◆ What you should do
Can you edit the rows from the first one up to and including the line with "- row: Naomi", replacing "background" with "shading" and leaving everything else unchanged, then return only those lines?

◆ Input material
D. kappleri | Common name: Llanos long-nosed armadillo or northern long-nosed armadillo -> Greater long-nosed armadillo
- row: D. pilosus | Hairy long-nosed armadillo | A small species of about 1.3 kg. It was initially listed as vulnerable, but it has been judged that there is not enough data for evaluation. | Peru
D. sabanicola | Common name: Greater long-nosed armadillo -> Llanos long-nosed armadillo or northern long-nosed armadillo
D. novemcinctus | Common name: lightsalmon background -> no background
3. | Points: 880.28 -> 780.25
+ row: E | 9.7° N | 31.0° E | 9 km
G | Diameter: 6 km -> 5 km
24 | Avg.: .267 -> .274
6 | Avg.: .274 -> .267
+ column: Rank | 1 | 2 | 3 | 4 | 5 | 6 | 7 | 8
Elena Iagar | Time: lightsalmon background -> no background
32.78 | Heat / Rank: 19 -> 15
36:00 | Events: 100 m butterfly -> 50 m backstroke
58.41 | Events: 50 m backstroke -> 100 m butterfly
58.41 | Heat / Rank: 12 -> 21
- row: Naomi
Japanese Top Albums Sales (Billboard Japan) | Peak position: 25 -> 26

◆ Answer in full
D. kappleri | Common name: Llanos long-nosed armadillo or northern long-nosed armadillo -> Greater long-nosed armadillo
- row: D. pilosus | Hairy long-nosed armadillo | A small species of about 1.3 kg. It was initially listed as vulnerable, but it has been judged that there is not enough data for evaluation. | Peru
D. sabanicola | Common name: Greater long-nosed armadillo -> Llanos long-nosed armadillo or northern long-nosed armadillo
D. novemcinctus | Common name: lightsalmon shading -> no shading
3. | Points: 880.28 -> 780.25
+ row: E | 9.7° N | 31.0° E | 9 km
G | Diameter: 6 km -> 5 km
24 | Avg.: .267 -> .274
6 | Avg.: .274 -> .267
+ column: Rank | 1 | 2 | 3 | 4 | 5 | 6 | 7 | 8
Elena Iagar | Time: lightsalmon shading -> no shading
32.78 | Heat / Rank: 19 -> 15
36:00 | Events: 100 m butterfly -> 50 m backstroke
58.41 | Events: 50 m backstroke -> 100 m butterfly
58.41 | Heat / Rank: 12 -> 21
- row: Naomi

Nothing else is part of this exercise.